EXERCISE AIM :: Give the music therapy excerpt below again, between "Work in his" and "applications, Thaut says.", inclusive, and change "word list" to "vocabulary list".

TEXT EXCERPT ::
Content starts
Melodic intonation therapy (MIT) is for people with “nonfluent aphasia”— they understand words, but can’t talk—a condition that reflects damage, typically by a stroke, to the left brain area essential for the complex coordination of breath and musculature that produces speech. In each session, the patient “sings” phrases and sentences while tapping with their unaffected hand.
Intensive work with MIT—70 to 80 sessions over a period of several weeks is typical— substantially improves speech in many cases, but the mechanism is unclear. “No one had looked at the neurocorrelates—which regions of the brain respond and are changed in therapy,” Schlaug says. Evidence points toward the right hemisphere, “which seems more adept in dealing with stimuli that have a contour,” he says. From the architecture of a melodic sentence or phrase, this part of the brain creates “a scaffold on which the words can be placed.”
His lab focused on the arcuate fasciculus (AF), a bundle of axons connecting brain regions that hear and comprehend with those that issues motor commands producing speech. “We felt that if the patient is learning to map sounds to action, it has to involve the AF,” Schlaug says.
His study found significant speech improvement and substantial brain changes—greater right AF volume and more white matter fibers—in all six patients investigated after treatment. In one patient, the fibers grew longer as well. Although it did not reach statistical significance (due to the small numbers involved, Schlaug suggests), the association between clinical and neuroanatomical change supports a link between the degree of speech improvement and the number of additional fibers.
Normal development, Schlaug says, leaves the right side of the AF with too few fibers to permit corresponding right hemisphere structures to take over when left-sided speech centers are damaged. MIT, he conjectured, restarts development in this area, thickening the right AF enough to re-create the loop between brain functions critical for communication.
Most recently, neurologic music therapists have taken on the challenge of cognitive rehabilitation. Inspired by the success of techniques such as RAS, Thaut and others have enlisted music to retrain attention, memory, and executive functions, for example,planning, organizing, and carrying out intentions.
For one exercise, “we create improvisational composition games for the patient,” Thaut says. “We present a bunch of rhythm tracks for him to choose from. We ask how the melody should sound [and] we guide the patient in building a musical composition, a highly involved process that engages the prefrontal cortex systems used in executive function.” In one study, 31 brain-injured individuals improved significantly more than untreated patients in a test of executive function after only one session of this kind of therapy.
Other research suggests how the brain changes to promote cognitive improvement. The power of music to aid memory is well known—think of the “alphabet song” children use to remember their letters. In theory, Thaut says, the structure of melody creates a template that organizes information in memorable chunks.
Work in his lab showed such organization on the neural level: Brain waves were more highly synchronized when subjects learned a word list set to music than when they learned the words alone. This increased synchronization accompanied superior memory performance both in healthy people and in those with multiple sclerosis, where cognitive deficits are common.
In recent years, there has been “a lot of give and take” between neuroscience and neurologic music therapists—a kind of dance between experimental findings, theoretical models, and pragmatic applications, Thaut says.
Schlaug’s research, for example, grew out of a well-established clinical technique, melodic intonation therapy, that his findings may in turn refine. Tracking neuroanatomical changes, he says, “will allow us to fine-tune MIT and better target the areas in the brain that are actually changing.”
Content ends
INFORMATION SHOWN ::
Content starts
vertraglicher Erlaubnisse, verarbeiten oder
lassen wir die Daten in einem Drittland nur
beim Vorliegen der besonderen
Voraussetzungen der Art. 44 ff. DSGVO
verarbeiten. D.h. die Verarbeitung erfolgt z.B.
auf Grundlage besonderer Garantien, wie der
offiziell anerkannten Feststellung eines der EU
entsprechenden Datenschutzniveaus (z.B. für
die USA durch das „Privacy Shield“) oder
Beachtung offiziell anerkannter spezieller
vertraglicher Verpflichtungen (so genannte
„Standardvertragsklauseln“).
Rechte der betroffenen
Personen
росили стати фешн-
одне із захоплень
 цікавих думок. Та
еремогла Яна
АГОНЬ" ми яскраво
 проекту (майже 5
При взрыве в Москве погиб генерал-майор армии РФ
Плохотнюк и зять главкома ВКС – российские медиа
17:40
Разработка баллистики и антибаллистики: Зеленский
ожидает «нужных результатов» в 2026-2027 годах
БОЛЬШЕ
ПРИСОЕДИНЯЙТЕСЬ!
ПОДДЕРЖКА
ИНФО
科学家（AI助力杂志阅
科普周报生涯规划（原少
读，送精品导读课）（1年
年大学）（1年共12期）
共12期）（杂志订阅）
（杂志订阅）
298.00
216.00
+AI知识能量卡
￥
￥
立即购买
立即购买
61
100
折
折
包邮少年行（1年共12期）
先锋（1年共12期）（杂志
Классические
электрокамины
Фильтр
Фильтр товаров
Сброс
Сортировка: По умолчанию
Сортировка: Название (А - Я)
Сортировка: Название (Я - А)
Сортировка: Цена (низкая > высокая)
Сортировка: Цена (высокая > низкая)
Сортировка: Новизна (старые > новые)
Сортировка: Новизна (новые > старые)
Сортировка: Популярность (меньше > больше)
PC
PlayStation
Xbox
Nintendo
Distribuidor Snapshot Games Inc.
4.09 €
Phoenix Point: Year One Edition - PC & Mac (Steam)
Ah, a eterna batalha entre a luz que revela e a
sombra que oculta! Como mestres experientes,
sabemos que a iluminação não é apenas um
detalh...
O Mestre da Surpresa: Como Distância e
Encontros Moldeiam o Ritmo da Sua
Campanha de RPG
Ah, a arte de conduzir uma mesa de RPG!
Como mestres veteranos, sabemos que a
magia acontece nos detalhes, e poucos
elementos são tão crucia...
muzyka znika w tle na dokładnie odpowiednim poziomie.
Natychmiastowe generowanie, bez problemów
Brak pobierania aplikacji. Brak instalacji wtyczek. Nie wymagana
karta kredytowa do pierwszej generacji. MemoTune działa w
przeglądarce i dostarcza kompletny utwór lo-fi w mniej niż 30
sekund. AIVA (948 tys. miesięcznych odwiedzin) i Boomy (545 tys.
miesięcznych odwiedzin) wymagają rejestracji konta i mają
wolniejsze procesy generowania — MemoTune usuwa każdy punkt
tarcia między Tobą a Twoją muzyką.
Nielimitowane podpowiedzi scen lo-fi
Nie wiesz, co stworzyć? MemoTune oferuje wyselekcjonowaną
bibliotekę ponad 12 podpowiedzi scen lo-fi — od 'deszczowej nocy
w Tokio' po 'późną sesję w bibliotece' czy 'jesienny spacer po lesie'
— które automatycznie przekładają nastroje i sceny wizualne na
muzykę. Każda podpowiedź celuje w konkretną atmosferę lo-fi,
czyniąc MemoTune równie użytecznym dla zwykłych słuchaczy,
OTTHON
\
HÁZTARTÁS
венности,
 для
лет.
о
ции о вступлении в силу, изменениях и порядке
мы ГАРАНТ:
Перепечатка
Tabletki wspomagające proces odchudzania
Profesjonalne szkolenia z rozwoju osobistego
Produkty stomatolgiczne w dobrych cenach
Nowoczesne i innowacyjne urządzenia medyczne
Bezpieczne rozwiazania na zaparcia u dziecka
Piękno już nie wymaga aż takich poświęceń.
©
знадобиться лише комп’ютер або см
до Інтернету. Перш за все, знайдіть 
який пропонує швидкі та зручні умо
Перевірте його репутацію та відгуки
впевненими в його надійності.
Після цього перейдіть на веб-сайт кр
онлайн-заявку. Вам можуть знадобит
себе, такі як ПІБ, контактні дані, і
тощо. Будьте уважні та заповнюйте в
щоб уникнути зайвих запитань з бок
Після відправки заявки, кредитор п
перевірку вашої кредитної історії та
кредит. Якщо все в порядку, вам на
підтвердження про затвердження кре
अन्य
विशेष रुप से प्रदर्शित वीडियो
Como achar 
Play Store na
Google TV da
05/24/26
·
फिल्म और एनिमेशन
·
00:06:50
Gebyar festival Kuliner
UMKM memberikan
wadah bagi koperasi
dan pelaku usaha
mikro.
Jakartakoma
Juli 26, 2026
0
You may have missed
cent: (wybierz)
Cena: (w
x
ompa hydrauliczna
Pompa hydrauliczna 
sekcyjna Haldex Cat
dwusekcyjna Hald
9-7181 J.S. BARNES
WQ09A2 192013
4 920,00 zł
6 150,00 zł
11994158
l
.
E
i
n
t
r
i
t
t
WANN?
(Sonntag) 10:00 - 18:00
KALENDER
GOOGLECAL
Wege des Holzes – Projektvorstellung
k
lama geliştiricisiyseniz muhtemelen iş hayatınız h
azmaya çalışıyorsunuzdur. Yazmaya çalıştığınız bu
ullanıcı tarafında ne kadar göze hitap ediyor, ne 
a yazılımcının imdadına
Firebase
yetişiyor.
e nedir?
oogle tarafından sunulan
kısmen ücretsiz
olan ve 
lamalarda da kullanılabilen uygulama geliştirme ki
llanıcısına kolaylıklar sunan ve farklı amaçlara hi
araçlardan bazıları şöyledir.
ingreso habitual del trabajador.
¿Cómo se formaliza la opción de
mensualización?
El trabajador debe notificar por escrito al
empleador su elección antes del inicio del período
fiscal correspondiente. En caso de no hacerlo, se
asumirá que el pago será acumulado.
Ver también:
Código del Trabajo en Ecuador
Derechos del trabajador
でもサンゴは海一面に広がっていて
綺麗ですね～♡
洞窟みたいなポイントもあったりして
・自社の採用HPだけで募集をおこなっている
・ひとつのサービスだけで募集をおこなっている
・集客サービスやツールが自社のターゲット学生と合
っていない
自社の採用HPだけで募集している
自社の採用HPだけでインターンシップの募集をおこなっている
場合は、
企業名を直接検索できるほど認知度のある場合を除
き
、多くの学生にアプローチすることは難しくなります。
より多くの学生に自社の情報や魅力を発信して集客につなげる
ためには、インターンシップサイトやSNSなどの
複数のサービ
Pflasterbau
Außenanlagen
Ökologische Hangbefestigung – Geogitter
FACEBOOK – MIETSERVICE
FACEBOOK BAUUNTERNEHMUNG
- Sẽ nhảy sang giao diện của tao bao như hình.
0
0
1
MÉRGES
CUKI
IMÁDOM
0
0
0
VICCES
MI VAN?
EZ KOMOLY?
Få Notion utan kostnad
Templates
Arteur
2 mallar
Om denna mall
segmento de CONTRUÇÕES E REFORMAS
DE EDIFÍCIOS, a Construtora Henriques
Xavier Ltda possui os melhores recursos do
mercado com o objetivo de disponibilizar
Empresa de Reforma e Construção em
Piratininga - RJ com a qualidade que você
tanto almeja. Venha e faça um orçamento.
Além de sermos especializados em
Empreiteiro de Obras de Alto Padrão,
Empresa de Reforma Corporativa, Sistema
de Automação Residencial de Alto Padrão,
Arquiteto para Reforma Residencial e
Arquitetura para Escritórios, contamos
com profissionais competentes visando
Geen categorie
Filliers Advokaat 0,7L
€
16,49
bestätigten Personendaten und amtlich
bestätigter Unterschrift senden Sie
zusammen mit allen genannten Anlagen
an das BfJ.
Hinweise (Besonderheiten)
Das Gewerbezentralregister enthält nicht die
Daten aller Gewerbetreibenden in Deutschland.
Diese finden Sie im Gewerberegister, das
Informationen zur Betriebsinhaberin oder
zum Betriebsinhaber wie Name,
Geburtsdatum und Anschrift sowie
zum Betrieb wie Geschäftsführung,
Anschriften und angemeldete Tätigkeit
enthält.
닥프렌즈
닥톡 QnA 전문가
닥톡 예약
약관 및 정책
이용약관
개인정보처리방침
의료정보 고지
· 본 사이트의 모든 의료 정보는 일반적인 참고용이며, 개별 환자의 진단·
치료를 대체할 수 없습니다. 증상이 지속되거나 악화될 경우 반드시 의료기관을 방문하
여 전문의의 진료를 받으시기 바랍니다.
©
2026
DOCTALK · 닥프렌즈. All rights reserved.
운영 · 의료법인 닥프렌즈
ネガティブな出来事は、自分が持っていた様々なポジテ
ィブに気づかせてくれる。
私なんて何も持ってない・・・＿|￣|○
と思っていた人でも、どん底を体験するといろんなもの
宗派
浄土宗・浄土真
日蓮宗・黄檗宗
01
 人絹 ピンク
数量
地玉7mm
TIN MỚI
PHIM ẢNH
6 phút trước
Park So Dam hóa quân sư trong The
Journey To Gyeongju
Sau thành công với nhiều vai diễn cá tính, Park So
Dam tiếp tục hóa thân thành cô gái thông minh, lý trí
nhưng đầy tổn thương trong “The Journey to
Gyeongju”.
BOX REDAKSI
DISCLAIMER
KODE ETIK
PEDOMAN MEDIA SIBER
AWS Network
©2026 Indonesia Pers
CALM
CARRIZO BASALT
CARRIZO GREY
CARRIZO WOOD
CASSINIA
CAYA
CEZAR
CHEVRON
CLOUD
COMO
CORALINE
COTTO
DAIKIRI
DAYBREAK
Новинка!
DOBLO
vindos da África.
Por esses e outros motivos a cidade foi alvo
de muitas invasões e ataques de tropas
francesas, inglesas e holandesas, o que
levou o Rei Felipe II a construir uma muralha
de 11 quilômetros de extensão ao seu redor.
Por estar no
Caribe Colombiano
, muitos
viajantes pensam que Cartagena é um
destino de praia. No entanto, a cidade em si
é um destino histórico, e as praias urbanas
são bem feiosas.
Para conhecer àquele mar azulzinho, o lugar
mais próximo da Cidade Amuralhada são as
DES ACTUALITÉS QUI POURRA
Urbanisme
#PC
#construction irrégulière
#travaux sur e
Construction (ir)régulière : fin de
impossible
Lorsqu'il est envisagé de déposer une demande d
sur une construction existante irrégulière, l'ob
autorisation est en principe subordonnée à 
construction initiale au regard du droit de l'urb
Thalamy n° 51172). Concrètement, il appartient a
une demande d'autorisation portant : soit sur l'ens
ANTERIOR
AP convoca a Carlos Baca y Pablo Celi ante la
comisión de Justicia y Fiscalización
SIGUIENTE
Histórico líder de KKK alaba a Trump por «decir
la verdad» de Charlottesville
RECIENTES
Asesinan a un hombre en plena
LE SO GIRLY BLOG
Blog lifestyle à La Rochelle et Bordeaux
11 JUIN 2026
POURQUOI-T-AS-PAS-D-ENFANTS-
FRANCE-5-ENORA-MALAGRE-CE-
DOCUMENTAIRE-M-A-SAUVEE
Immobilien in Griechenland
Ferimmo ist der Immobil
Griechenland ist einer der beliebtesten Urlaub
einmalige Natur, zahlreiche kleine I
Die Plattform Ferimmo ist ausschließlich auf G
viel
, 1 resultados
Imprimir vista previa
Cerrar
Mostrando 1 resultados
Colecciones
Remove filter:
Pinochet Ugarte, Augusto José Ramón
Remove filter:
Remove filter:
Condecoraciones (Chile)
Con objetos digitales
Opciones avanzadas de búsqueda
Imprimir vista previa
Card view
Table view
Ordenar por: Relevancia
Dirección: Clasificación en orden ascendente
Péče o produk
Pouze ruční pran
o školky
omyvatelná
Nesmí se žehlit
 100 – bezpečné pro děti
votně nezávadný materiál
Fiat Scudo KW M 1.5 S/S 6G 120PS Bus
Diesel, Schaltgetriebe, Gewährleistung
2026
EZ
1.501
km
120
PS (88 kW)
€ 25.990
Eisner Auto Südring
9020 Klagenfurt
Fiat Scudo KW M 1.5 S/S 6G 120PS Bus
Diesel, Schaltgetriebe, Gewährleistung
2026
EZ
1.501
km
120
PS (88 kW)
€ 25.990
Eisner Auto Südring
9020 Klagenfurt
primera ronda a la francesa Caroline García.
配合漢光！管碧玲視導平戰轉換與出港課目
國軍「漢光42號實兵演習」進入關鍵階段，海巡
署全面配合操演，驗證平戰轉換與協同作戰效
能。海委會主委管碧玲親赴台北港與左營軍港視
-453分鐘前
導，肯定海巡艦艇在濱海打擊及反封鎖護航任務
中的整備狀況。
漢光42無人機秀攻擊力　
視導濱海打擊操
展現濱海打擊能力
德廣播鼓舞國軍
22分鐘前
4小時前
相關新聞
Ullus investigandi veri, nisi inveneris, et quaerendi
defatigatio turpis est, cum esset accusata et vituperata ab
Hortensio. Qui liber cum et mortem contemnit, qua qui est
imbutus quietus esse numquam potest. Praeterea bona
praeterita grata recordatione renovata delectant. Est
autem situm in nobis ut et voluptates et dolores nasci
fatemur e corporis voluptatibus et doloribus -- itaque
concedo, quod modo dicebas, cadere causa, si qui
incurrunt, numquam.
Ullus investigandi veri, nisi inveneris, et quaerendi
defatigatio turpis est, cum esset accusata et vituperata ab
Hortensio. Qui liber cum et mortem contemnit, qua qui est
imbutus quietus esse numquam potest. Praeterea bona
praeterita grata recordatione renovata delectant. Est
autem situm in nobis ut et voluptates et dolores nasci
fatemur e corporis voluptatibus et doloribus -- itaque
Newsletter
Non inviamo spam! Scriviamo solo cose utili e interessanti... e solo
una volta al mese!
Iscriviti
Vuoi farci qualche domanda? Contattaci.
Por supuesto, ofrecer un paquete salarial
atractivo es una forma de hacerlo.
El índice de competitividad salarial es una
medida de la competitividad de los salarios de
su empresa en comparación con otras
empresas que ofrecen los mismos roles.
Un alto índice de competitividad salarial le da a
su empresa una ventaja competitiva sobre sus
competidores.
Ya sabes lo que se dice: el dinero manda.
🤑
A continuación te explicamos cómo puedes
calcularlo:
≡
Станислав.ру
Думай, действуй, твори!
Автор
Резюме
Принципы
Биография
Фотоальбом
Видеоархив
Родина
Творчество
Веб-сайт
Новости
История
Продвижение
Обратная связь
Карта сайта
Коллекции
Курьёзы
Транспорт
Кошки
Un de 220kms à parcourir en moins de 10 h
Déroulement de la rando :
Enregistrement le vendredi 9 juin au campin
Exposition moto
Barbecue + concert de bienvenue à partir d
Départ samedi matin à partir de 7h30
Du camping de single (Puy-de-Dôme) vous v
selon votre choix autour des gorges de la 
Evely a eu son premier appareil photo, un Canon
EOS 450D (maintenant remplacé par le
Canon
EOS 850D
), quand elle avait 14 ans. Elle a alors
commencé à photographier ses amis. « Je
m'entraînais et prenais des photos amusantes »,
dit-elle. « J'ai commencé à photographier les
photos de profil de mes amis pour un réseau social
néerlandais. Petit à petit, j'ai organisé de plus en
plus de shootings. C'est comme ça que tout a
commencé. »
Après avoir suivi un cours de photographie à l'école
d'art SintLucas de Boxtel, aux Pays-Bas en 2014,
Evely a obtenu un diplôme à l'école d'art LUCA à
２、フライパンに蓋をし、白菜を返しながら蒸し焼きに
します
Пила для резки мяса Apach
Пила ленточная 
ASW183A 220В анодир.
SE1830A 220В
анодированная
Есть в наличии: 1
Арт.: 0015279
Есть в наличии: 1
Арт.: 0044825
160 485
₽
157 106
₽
Content ends
OUTPUT ::
Work in his lab showed such organization on the neural level: Brain waves were more highly synchronized when subjects learned a vocabulary list set to music than when they learned the words alone. This increased synchronization accompanied superior memory performance both in healthy people and in those with multiple sclerosis, where cognitive deficits are common.
In recent years, there has been “a lot of give and take” between neuroscience and neurologic music therapists—a kind of dance between experimental findings, theoretical models, and pragmatic applications, Thaut says.